I forgot to take note of the fact that you have an ozonator hooked up. I'll stay away from the "politics" of ozone generators and stick to the facts that the added ozone explains why your FC is low, your CC's are 0 and your water is clear. O3 is good at oxidizing the combine chloramines but it's efficacy as a disinfectant in a residential pool is debatable (spas and hot tubs with ozone are a completely different story).

That said, I'm not entirely sure how to help you. Normally in a pool like yours, you'd want to target a CYA level of 30-50ppm and an FC in the 3-7ppm range. At 35ppm CYA your minimum FC should be no lower 2.5ppm. I suspect the ozone system is allowing you to maintain a lower FC and not have an algae bloom but you are walking a fine line between clean and green.

Also, putting chlorine tablets in the pump is not really a good idea. They should be used in a floater. Chlorine tablets are basically 99% trichloroisocyanuric acid (thrichlor) with the operative word there being ACID. Tablets are very acidic and can lower the pH of water quite a bit. So, when your pump isn't running, the tablet is slowly dissolving and the water inside the pump is becoming very acidic. That can do damage to the pump over prolonged periods of time. As well, trichlor pucks add CYA to your water so that, over extended periods of use, the CYA level of your pool can rise to high values causing the FC to become less effective (typically CYA > 100ppm makes it hard to stay sanitized).

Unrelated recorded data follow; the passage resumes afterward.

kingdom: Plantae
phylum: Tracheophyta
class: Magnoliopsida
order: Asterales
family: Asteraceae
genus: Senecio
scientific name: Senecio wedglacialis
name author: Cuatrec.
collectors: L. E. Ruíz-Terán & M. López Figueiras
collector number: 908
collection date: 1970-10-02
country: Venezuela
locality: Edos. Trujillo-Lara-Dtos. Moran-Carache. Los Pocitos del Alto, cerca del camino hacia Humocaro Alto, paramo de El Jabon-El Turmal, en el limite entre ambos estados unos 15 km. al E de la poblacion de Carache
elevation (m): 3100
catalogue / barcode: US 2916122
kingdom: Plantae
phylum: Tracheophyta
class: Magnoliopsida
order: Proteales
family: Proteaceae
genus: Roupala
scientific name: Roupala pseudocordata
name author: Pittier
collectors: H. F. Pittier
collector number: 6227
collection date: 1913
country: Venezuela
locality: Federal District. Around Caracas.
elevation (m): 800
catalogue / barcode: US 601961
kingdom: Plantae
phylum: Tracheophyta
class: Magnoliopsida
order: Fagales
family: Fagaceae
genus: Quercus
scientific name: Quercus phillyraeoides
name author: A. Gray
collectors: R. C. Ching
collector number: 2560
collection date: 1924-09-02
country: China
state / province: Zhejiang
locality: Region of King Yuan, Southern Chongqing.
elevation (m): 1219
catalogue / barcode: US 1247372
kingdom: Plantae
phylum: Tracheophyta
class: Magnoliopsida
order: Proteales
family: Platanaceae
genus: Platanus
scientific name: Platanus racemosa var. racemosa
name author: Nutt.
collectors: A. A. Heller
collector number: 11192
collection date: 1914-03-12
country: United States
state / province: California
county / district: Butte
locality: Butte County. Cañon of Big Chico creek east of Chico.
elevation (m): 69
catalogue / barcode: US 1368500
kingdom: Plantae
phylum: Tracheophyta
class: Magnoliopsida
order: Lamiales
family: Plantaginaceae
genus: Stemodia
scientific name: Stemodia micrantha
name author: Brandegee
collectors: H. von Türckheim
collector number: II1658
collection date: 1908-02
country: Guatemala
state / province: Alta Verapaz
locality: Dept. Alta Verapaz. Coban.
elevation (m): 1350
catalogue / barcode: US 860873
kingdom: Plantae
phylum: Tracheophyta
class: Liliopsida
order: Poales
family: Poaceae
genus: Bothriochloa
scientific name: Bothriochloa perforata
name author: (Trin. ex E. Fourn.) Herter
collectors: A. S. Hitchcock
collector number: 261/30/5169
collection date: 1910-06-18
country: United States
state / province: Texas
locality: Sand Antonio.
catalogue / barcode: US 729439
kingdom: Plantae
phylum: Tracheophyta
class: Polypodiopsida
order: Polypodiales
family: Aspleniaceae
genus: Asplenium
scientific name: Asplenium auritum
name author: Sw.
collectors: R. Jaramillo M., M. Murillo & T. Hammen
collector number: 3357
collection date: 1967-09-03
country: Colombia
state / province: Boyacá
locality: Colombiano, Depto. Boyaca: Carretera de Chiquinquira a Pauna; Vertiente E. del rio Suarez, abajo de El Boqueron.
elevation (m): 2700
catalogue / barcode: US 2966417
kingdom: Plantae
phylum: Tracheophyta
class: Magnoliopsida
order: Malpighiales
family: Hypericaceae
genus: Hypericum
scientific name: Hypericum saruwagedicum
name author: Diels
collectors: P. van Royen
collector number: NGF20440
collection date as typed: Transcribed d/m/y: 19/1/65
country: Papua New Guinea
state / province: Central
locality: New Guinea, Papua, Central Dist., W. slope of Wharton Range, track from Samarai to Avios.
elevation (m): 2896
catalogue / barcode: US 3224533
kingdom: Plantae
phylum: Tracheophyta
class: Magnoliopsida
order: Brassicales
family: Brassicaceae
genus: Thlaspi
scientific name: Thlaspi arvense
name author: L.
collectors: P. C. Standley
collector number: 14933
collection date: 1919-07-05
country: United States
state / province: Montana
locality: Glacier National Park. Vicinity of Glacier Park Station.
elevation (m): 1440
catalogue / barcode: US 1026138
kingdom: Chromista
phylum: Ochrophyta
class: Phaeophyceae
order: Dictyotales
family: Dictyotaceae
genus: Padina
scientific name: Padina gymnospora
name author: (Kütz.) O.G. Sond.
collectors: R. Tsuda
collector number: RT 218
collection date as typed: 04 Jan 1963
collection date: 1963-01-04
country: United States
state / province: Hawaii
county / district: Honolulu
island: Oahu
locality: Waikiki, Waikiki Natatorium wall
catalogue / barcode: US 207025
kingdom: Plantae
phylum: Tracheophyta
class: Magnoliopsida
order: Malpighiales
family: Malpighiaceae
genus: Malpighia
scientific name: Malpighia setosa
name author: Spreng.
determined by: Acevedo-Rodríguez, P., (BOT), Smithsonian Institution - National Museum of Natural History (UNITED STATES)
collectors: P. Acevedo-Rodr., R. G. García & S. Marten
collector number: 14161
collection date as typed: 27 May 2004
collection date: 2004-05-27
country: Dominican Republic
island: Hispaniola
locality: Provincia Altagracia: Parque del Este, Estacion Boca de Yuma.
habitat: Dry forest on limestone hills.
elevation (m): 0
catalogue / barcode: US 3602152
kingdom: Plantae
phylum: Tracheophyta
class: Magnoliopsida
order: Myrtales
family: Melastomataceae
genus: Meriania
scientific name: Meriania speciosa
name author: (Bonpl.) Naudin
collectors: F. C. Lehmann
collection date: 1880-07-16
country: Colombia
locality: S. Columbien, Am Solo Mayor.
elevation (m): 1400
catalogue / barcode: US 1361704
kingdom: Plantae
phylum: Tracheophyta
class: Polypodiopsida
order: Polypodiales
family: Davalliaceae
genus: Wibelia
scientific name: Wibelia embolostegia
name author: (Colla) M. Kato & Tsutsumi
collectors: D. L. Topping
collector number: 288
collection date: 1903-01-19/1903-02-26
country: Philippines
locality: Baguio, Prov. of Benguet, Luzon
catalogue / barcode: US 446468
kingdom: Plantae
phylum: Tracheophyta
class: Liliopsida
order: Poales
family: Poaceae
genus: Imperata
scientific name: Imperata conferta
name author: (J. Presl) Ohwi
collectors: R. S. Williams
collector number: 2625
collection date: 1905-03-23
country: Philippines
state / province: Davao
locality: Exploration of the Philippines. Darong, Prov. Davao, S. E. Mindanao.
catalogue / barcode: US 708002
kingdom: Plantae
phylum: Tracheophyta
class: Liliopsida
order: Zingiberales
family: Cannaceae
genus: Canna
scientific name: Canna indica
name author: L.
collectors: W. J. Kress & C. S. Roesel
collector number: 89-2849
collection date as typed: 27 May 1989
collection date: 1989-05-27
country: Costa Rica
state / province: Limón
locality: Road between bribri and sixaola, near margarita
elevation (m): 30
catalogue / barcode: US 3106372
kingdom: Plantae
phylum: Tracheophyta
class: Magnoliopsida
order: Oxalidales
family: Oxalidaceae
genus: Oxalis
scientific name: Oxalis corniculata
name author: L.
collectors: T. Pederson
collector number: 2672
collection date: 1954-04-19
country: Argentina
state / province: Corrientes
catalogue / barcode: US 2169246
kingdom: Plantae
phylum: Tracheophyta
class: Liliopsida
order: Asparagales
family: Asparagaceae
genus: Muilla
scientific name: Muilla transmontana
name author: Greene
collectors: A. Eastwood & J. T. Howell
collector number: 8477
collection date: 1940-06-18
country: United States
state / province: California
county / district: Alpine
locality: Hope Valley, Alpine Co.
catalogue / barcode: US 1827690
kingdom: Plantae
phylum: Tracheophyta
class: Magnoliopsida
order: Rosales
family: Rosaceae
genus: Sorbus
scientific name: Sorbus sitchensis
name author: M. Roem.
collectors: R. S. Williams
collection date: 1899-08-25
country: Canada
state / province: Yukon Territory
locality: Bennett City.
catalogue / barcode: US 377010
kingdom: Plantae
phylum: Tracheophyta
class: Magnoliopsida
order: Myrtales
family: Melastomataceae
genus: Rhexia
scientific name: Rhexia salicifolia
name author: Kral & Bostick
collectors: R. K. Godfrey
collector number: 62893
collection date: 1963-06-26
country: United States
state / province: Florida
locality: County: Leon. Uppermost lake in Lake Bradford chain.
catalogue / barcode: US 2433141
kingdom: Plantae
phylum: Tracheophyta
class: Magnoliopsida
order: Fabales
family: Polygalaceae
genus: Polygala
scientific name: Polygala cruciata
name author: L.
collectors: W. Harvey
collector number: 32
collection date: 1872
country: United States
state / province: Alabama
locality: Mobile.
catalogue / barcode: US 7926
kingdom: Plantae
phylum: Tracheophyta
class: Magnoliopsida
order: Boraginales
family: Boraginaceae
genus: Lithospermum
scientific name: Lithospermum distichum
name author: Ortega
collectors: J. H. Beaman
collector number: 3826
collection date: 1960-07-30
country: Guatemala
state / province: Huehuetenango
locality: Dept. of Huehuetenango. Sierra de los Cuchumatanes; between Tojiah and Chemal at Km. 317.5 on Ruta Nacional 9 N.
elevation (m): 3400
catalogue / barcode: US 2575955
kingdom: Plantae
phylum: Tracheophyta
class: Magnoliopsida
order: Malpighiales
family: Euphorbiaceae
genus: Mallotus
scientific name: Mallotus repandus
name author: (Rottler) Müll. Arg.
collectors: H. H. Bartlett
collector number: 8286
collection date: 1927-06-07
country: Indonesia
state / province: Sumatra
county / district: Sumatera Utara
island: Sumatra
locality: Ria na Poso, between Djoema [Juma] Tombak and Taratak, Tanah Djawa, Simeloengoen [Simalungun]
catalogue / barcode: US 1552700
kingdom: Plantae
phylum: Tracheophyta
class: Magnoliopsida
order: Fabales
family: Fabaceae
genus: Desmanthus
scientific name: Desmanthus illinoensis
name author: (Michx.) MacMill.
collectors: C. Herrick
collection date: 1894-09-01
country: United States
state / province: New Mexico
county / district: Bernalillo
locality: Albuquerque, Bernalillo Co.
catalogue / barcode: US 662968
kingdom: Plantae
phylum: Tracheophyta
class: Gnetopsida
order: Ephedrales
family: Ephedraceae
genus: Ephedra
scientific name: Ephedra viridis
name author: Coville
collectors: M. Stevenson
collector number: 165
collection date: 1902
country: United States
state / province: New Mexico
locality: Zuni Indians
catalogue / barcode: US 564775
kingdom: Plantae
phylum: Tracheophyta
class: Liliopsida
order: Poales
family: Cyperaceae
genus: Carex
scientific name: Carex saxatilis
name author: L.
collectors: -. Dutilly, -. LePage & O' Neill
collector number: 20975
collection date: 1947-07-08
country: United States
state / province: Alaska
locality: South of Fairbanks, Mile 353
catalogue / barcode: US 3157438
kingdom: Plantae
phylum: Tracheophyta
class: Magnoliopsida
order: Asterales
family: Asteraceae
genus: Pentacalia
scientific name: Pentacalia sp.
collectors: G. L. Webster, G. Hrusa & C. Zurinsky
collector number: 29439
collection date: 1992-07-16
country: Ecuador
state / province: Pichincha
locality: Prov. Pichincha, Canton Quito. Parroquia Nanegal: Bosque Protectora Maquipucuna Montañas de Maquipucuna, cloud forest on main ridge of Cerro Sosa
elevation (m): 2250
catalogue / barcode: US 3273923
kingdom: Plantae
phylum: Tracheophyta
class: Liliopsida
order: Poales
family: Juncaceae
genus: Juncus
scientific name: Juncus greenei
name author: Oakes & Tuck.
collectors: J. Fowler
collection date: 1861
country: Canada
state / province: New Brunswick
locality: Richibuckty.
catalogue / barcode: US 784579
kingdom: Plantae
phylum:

Perhaps some others might chime in soon. I don't have a lot of experience with ozone in pools and the values you may want to target could be quite a bit different from chlorine-only pools.

jmarcum
04-04-2015, 09:26 AM
I probably said that wrong, the tablets are actually in the pump, the are in a tube beside the pump. On that there's an adjustment which I usually keep around 2-3 which is about 50%. I've actually lowered it before to try to make the water cloudy and it seems like nothing I do will make the water in this pool cloudy. My pool builder said as long as the water is crystal clear don't worry about anything because the ozonator is doing its job. I have a hard time believing that and that it could really be this simple to maintain a pool so I am constantly worrying about when I'll wake up to a green pond in my back yard. :-)

I turned the adjustment by the tablets up to 5 (the max) yesterday just to see if the FC will come up or not. I'll take a sample today and post my results. But as I am interpreting your last reply maybe I should just stop stressing and enjoy the pool?

If I needed to raise the CYA at some point what is best used to do that?

jmarcum
04-04-2015, 10:30 AM
This was taken within an hour of the pump shutting off after running over night. FC 1.8 and CC .6 water couldn't be more clear

SunnyOptimism
04-04-2015, 01:29 PM
Since you're a puck user, I have a hard time believing your CYA is as low as you say it is. Sometimes the CYA test can be tricky. One thing you could do as a sanity check is to perform a diluted CYA test - take a sample of pool water and dilute with distilled water in a 1:1 ratio (50% dilution). Then perform the CYA test and multiply the results by 2.

So you turned up you chlorinator and now your CCs are up to 0.6ppm? That's a bit troubling to me. You could be on the verge of an algae bloom. I find it very disturbing when pool builders say "if the water is clear then it's fine." That's a hugely misleading and false statement. Clarity is not an indication of sanitary water.

As for CYA, I prefer to use solid stabilizer (100% CYA) sometimes called conditioner, and then I put it in a nylon skimmer sock and let it sit in front of a pool return until it dissolves. It can take up to a week for the added CYA to register on the CYA test so it's best to raise CYA in small increments. Since you use picks for chlorination, your CYA should naturally rise in its own unless you do lots of major water exchanges.

Retest the CYA using the dilution method and post results.